_PROVIDED TEXT_:
= = = = = = =

PATCH ANTENNA DESIGN FOR EASY FABRICATION AND CONTROLLABLE PERFORMANCE AT HIGH FREQUENCY BANDS

Description

BACKGROUND OF THE INVENTION

Field of the Invention

[0001] The present invention relates to wireless communications, and more particularly, to a radiator for an antenna capable of operating in high frequency ranges.

Related Art

[0002] As mobile telecommunications advance toward the advent of 5G, increasing demands for higher datarates, enabled by carrier aggregation, are leading to exploitation of spectrum in higher frequency ranges. New 3GPP bands, such as Citizens Broadband Radio Service (CBRS) spectrum (3550 - 3700 MHz) and Licensed Assisted Access (LAA) spectrum (5150 - 5350 MHz and 5470 - 5925 MHz) present challenges to antenna designers and manufacturers in that radiators that perform in these bands are very sensitive to manufacturing variations. Given the shorter wavelengths corresponding to these higher frequencies, slight defects or imprecisions in solder joints or mounting of radiator plates can lead to variations that are a significant percentage of wavelength, leading to poor impedance matching.

FIG. 1A illustrates a conventional high frequency radiator 100, which includes a PCB (printed circuit board) radiator plate 110, and a passive radiator plate 120, both of which are mechanically mounted to a non-conductive support pedestal 130. PCB/radiator plate 110 is electrically coupled to four metallic pins 140, which carry the RF signal to be radiated to PCB radiator plate 110.

FIG. 1B is a cutaway view of conventional high frequency radiator 100, showing the PCB/radiator plate 110 and one of the four metallic pins 140. Metallic pin 140 is electrically coupled to PCB/radiator plate 110 at feed metal pad 160 by solder point 150, and electrically coupled to feedline 170 by another solder point. The other three metallic pins 140 are similarly coupled.

FIG. 1C is a side view of conventional high frequency radiator 100, illustrating the relative heights of PCB/radiator plate 110 and first passive radiator plate 120. Second passive radiator plate 122 or/and third passive radiator 124, which are mechanically mounted to a non-conductive support pedestal 130, may be added to get better bandwidth. From the illustration, it is apparent that solder point 150 has a height or prominence above PCB/radiator plate 110 that is a significant percentage of the distance between PCB/radiator plate 110 and passive radiator plate 120.

[0003] Conventional high frequency radiator 100 presents the following challenges. First, given four metallic pins 140, each of which are soldered at feed metal pad 160 and corresponding feed line 170, mounting each conventional high frequency radiator 100 to an antenna array face requires eight solder joints. Further, given the height or prominence of solder point 150, and given standard manufacturing variations in soldering, the height of a given solder point 150 may vary by a considerable percentage of the distance between PCB/radiator plate 110 and passive radiator plate 120. These variations in solder point 150 heights may cause considerable impedance mismatches for the conventional high frequency radiator 100. Further, since the center of plates 110/120/122/124 are mounted to a non-conductive supporting pedestal 130, they may be bent. This may cause a change in distance between PCB/radiator plate 110 and passive radiator plate 120.

= = = = = = =

_WORK TO COMPLETE_:
1: Answer these questions using the antenna patent text:
(a) What frequency range does it give for Citizens Broadband Radio Service (CBRS) spectrum?
(b) How many solder joints are required to mount each conventional high frequency radiator 100 to an antenna array face?
(c) What kind of support pedestal are the radiator plates mounted to?
2: List every frequency range in MHz that the antenna patent text gives, along with the spectrum each belongs to.

Stored data:
= = = = = = =

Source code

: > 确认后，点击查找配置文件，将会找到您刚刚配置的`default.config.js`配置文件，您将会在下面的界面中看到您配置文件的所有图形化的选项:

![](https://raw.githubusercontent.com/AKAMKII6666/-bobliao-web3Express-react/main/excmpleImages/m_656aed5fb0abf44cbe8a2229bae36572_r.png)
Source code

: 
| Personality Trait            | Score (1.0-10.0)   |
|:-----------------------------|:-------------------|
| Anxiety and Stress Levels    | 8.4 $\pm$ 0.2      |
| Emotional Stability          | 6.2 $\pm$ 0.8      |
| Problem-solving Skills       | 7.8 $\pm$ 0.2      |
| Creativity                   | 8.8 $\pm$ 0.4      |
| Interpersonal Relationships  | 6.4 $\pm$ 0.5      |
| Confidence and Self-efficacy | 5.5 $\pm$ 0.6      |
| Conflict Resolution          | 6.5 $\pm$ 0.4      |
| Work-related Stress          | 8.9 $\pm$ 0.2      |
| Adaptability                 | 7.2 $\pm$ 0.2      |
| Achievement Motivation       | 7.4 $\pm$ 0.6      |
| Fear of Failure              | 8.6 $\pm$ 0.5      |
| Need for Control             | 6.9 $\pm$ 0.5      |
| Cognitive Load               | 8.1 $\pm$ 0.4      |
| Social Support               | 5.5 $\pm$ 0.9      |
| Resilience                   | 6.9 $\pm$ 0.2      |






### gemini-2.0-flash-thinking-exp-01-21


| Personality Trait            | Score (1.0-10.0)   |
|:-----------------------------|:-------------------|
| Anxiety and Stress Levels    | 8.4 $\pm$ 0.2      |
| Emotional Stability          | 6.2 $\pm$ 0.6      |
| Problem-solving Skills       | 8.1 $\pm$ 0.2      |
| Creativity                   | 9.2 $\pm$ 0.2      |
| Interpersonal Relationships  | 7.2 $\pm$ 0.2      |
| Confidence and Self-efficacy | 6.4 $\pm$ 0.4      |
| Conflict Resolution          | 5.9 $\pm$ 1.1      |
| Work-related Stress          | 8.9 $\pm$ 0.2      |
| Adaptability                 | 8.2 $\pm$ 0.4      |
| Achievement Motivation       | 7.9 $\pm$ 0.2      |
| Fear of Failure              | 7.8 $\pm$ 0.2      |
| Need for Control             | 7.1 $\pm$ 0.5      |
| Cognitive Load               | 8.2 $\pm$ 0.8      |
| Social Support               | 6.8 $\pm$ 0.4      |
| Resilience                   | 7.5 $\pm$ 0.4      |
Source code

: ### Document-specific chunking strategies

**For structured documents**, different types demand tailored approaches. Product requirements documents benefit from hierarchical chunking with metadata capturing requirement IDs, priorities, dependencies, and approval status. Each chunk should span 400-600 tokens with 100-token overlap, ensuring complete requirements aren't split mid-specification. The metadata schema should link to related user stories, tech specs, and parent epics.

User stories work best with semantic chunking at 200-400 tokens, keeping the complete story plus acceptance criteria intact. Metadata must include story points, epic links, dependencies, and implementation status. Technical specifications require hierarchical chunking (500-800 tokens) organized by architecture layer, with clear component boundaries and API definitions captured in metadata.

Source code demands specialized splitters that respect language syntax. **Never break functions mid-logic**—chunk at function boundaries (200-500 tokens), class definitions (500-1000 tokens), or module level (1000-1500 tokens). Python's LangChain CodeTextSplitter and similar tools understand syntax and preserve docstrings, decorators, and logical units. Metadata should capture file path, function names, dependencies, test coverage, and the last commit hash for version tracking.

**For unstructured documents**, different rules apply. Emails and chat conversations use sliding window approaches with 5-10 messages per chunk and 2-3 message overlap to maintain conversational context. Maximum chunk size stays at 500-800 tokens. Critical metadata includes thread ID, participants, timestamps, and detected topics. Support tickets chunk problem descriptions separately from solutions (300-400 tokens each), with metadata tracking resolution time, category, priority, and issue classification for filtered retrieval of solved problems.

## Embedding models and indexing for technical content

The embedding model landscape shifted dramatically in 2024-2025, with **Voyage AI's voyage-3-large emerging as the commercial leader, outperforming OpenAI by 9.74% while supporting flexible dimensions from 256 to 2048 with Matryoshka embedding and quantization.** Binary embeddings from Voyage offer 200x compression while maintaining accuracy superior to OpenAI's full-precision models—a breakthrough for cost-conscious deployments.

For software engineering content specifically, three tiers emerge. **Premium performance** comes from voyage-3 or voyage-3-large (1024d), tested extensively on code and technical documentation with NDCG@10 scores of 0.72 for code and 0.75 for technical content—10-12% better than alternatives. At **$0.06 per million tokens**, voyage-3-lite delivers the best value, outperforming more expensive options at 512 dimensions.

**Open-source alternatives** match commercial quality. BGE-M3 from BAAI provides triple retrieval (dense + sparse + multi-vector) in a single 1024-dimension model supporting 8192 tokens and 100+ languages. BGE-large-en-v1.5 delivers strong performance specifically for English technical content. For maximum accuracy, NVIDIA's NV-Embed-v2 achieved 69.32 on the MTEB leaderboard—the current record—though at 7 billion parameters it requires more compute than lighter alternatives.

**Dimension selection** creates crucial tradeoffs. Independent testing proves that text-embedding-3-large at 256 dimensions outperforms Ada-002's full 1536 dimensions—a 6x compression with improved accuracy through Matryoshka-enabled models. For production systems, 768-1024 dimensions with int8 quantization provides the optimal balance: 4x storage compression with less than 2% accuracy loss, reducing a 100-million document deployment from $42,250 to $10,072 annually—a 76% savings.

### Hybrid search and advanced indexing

= = = = = = =

_ANSWERS FOR THIS EXERCISE_:
1:
(a) 3550 - 3700 MHz
(b) Eight
(c) A non-conductive support pedestal

2:
- 3550 - 3700 MHz: Citizens Broadband Radio Service (CBRS) spectrum
- 5150 - 5350 MHz: Licensed Assisted Access (LAA) spectrum
- 5470 - 5925 MHz: Licensed Assisted Access (LAA) spectrum